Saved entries

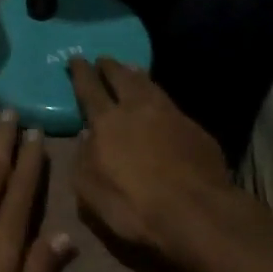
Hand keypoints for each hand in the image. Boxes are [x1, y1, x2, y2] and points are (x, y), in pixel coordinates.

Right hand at [68, 57, 258, 268]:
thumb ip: (83, 159)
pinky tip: (160, 103)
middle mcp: (138, 110)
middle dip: (110, 67)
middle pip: (122, 78)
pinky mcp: (196, 130)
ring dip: (137, 75)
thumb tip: (86, 137)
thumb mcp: (89, 190)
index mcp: (107, 122)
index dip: (81, 73)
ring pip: (150, 86)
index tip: (76, 58)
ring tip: (131, 68)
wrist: (196, 213)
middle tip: (103, 59)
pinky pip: (171, 105)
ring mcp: (171, 116)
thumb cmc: (133, 205)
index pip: (89, 89)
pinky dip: (159, 97)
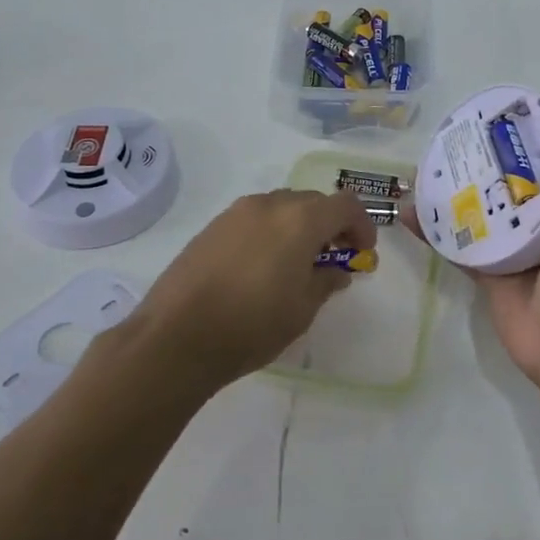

### EXERCISE OBJECTIVE
A faithful copy of all the entries is required, pictures excluded.

### COMPLETED TASK
Hand keypoints for each hand in the image. Boxes are [x1, y1, x2, y2] and points are (x, y), in pixel coordinates.

Right hand at [68, 57, 258, 268]:
thumb ip: (83, 159)
pinky tip: (160, 103)
middle mcp: (138, 110)
middle dip: (110, 67)
middle pip: (122, 78)
pinky mcp: (196, 130)
ring dip: (137, 75)
thumb tip: (86, 137)
thumb mcp: (89, 190)
index mcp: (107, 122)
index dip: (81, 73)
ring pip: (150, 86)
index tip: (76, 58)
ring tip: (131, 68)
wrist: (196, 213)
middle tip: (103, 59)
pinky pip: (171, 105)
ring mcp: (171, 116)
thumb cmc: (133, 205)
index pip: (89, 89)
pinky dip: (159, 97)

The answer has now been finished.